Слагающаяся поэма не представляла опасности, пока Ахматова заучивала наизусть каждую следующую часть и сразу же сжигала рукопись, но это гарантировало существование произведения лишь при жизни автора. Чтобы повысить шансы на сохранение стихов, их следовало рассредоточить, хранить в разных головах. Ахматова осторожно приглашала ближайших подруг – их было не более дюжины – и снова и снова читала им поэму, пока они не запоминали ее наизусть[623]
. Возможно, именно так две с лишним тысячи лет назад подруги заучивали стихи Сапфо. Но Сапфо могла записывать свои стихи, ничего не страшась. Обрывки ломкого папируса с фрагментами ее произведений, дошедшие до нас через многие века, говорят как о феноменальной силе воображения автора, так и о долговечности письма. При Сталине оставлять стихи для потомства было очень рискованно, и «русская Сапфо» не могла позволить себе этого.Ахматова и ее подруги, вынужденные запоминать стихи наизусть, должны были обходиться без многого, чем владели сказители неписьменных культур. Профессионалы былых времен развивали память для сохранения длинных текстов и эпизодов из них, но знали при этом, что могут приспособить запоминаемый материал к новым обстоятельствам. Ахматова, напротив, не желала, чтобы ее друзья меняли хотя бы единое слово. Она сочиняла стихи на бумаге, переживала каждую строку или фразу, а потом требовала их точного воспроизведения, как это обычно бывает с авторами письменных произведений. Она рассчитывала на то, что подруги запомнят «Реквием» точно таким, каким она его написала.
Еще больше затрудняли их работу действия Ахматовой, присущие именно авторам письменных произведений, но не присущие устному творчеству: она время от времени вносила исправления в свой текст. Поскольку поэма была теперь распределена по умам близких подруг поэтессы, автору теперь приходилось следить еще и за тем, чтобы они заучивали обновленную версию. Подруги были не сказительницами и творцами, имевшими право на импровизацию: они были своего рода бумагой, на которой Ахматова писала и переписывала главное свое стихотворение.
Чтобы лучше справляться с требованиями Ахматовой, одна из подруг представляла себе поэму записанной, разделенной на главы, пронумерованные римскими цифрами. Это старинный прием мнемотехники: объемный текст разделяется на короткие части и визуально запоминается как ряд фрагментов с последовательными номерами. Когда через много лет Ахматова наконец решилась приготовить поэму к публикации, она использовала ту самую нумерацию, которую изобрела подруга, отметив: «Смотрите, как вы говорили –
Ахматова понимала иронию своего положения поэта, принадлежащего к обществу с высоким авторитетом письменного слова, но принужденного вернуться к изустной традиции. Она называла это положение «догутенберговским» и язвительно утверждала, что «мы живем под лозунгом “Долой Гутенберга”»[625]

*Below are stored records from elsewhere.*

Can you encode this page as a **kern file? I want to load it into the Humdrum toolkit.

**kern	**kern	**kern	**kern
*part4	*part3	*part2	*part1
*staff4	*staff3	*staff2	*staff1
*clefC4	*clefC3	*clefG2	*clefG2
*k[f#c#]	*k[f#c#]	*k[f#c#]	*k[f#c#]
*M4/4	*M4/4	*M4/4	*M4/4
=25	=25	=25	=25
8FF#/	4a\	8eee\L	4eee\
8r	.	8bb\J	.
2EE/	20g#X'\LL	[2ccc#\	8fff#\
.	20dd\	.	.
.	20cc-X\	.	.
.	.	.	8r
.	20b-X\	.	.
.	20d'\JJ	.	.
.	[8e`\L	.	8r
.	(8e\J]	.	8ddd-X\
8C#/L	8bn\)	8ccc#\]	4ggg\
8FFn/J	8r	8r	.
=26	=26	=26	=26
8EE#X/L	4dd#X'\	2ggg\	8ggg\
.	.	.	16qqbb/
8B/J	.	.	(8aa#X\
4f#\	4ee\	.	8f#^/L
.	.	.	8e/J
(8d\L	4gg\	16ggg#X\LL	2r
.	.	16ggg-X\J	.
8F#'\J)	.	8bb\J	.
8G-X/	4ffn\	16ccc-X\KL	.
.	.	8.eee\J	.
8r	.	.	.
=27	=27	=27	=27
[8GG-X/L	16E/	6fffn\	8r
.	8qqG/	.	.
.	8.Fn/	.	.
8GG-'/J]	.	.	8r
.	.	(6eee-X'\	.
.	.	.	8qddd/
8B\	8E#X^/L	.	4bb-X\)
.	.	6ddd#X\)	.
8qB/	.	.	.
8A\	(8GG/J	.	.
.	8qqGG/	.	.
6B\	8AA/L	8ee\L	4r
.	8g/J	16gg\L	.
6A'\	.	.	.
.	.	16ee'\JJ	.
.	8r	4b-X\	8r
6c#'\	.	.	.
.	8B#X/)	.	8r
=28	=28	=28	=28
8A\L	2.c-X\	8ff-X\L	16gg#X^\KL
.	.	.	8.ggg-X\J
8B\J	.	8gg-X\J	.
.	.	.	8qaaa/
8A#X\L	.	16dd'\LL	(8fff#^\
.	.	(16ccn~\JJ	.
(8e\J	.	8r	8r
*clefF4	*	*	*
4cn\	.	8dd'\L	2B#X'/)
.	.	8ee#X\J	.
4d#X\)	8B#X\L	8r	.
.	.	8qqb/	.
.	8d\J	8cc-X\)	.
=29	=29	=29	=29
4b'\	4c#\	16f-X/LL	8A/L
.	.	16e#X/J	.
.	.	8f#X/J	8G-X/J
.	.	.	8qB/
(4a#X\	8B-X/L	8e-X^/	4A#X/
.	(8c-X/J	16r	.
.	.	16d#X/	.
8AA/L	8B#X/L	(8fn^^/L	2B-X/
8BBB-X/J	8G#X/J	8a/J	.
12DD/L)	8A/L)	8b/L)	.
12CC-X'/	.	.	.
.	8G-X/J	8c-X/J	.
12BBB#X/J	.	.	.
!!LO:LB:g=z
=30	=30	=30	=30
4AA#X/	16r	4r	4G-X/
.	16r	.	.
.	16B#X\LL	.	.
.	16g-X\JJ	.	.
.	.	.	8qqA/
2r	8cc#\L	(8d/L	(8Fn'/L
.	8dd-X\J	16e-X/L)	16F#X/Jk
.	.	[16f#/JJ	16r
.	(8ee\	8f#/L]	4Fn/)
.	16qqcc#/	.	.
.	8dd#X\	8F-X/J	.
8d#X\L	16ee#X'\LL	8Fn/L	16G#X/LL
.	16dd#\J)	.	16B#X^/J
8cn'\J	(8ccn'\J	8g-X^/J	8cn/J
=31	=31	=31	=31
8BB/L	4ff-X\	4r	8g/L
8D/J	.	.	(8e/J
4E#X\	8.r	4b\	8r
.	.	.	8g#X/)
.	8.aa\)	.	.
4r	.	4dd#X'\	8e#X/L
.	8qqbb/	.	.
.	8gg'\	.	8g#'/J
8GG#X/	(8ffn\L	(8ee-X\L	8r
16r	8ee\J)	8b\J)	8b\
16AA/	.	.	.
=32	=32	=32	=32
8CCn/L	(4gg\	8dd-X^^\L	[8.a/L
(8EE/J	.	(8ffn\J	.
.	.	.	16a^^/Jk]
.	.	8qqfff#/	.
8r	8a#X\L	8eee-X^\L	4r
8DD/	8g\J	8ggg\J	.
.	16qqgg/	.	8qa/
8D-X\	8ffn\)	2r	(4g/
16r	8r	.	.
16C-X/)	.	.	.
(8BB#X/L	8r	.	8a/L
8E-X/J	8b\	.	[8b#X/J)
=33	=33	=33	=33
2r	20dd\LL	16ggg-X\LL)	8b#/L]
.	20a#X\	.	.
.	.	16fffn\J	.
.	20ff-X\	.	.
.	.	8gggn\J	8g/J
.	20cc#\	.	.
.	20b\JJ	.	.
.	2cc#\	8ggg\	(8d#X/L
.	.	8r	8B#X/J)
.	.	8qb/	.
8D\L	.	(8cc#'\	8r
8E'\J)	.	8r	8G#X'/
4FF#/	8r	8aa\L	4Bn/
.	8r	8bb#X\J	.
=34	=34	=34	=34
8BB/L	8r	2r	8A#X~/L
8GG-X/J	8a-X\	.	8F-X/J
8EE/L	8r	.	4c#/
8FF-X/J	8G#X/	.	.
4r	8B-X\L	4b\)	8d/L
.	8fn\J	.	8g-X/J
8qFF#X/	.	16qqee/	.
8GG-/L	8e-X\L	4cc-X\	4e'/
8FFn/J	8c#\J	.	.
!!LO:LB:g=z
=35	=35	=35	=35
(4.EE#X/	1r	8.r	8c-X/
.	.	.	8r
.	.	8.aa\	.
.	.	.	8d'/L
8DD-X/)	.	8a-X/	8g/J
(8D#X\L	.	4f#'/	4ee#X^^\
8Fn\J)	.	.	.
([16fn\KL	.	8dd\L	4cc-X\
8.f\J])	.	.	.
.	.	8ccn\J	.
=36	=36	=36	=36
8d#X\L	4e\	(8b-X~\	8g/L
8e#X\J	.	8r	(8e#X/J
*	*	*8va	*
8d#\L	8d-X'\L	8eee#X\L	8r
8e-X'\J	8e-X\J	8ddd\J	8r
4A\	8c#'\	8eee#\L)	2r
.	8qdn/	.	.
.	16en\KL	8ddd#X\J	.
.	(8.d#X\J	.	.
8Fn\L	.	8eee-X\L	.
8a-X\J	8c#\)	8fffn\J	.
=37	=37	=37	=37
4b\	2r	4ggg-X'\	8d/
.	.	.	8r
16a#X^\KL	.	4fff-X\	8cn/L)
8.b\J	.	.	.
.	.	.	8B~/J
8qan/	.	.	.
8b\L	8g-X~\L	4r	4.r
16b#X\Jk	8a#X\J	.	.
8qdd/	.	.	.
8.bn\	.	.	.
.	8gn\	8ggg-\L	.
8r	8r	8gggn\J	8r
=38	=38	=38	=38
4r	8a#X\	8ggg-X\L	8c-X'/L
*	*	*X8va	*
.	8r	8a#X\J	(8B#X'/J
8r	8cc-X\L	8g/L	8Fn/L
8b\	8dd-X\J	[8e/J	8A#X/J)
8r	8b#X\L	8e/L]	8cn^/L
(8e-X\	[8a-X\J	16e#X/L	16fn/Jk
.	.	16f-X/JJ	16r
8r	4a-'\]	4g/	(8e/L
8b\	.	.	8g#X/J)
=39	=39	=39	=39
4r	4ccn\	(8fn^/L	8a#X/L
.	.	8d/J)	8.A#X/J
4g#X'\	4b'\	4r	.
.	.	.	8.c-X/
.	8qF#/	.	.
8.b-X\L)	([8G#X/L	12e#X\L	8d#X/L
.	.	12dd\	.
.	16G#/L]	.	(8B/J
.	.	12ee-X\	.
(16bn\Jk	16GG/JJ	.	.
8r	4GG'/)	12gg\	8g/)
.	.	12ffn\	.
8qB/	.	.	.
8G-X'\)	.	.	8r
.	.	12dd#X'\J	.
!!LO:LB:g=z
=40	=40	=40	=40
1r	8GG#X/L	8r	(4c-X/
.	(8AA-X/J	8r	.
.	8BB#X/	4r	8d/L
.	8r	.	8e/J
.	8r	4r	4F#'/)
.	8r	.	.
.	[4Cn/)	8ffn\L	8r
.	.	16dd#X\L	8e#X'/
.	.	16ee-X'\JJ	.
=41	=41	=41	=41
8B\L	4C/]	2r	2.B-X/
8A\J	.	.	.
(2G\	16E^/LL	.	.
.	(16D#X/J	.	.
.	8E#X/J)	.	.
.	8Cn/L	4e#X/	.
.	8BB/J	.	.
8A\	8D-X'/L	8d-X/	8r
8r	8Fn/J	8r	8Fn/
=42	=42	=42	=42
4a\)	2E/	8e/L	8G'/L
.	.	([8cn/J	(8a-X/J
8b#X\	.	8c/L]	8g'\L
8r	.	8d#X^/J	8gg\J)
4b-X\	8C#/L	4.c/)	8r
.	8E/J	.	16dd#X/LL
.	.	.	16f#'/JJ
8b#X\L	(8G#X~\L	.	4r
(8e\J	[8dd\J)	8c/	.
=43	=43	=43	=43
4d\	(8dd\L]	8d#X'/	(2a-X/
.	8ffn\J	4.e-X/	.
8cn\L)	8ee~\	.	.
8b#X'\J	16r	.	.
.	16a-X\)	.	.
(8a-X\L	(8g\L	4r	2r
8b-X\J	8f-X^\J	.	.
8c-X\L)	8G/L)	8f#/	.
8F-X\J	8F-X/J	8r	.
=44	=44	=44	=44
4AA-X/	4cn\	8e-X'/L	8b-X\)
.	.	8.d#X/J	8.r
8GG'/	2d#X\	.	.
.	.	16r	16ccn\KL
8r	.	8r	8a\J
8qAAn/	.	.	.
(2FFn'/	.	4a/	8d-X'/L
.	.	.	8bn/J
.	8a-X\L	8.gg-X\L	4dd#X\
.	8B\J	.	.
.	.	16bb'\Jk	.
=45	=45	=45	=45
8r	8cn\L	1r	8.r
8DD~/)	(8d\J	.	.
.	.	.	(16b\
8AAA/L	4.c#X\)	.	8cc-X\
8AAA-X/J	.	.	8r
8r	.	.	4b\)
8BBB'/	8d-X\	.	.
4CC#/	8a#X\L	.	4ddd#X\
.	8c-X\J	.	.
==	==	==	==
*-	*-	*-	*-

. Ахматова была в высшей степени созвучна истории технологий письменности. В родительском доме она училась читать и писать по азбуке, написанной величайшим из русских писателей Львом Толстым[626]; впоследствии Ахматова будет резко отвергать его идеологию и творчество. Она знала, что русский алфавит был построен на основе греческого алфавита и что его, предположительно, внедрили в России два монаха-грека, Кирилл и Мефодий, в IX столетии.Глубоким пониманием истории письменности Ахматова обязана второму мужу, востоковеду. Супруги занимали в бывшем графском дворце две комнаты и работали вместе[627]
; Ахматова перепечатывала переводы мужа, предназначенные для издательства «Всемирная литература», которое было создано для ознакомления широких масс с литературой самых разных народов. С 1918 по 1924 г. было издано около 200 томов мировой классики[628], в том числе индийское собрание повествовательной прозы Панчатантра. Деятельность издательства воплощала мечту Гёте о всемирной литературе, обновленную для республики революционных рабочих. Запечатленные клинописью тексты (среди которых был «Эпос о Гильгамеше») произвели столь сильное впечатление на Ахматову, что она написала пьесу по мотивам шумерской истории. В период интенсивных гонений 1940-х она сожгла черновик наряду со многими другими рукописями, но позднее не раз возвращалась к мысли о том, чтобы восстановить ее по памяти[629].Размышляя над своим необычным положением в письменности, Ахматова пришла к выводу, что история литературы не имеет прямолинейного движения вперед, от устной декламации к клиновидному знаку и далее к печати; она может двигаться в сторону, застывать на месте и даже возвращаться вспять – в зависимости от того, кто управляет средствами литературного производства. Если эти средства находятся в руках враждебного, тоталитарного государства, оно может загнать писателя в догутенберговскую или даже в дописьменную эпоху, словно двоих монахов с греческим алфавитом вовсе не существовало.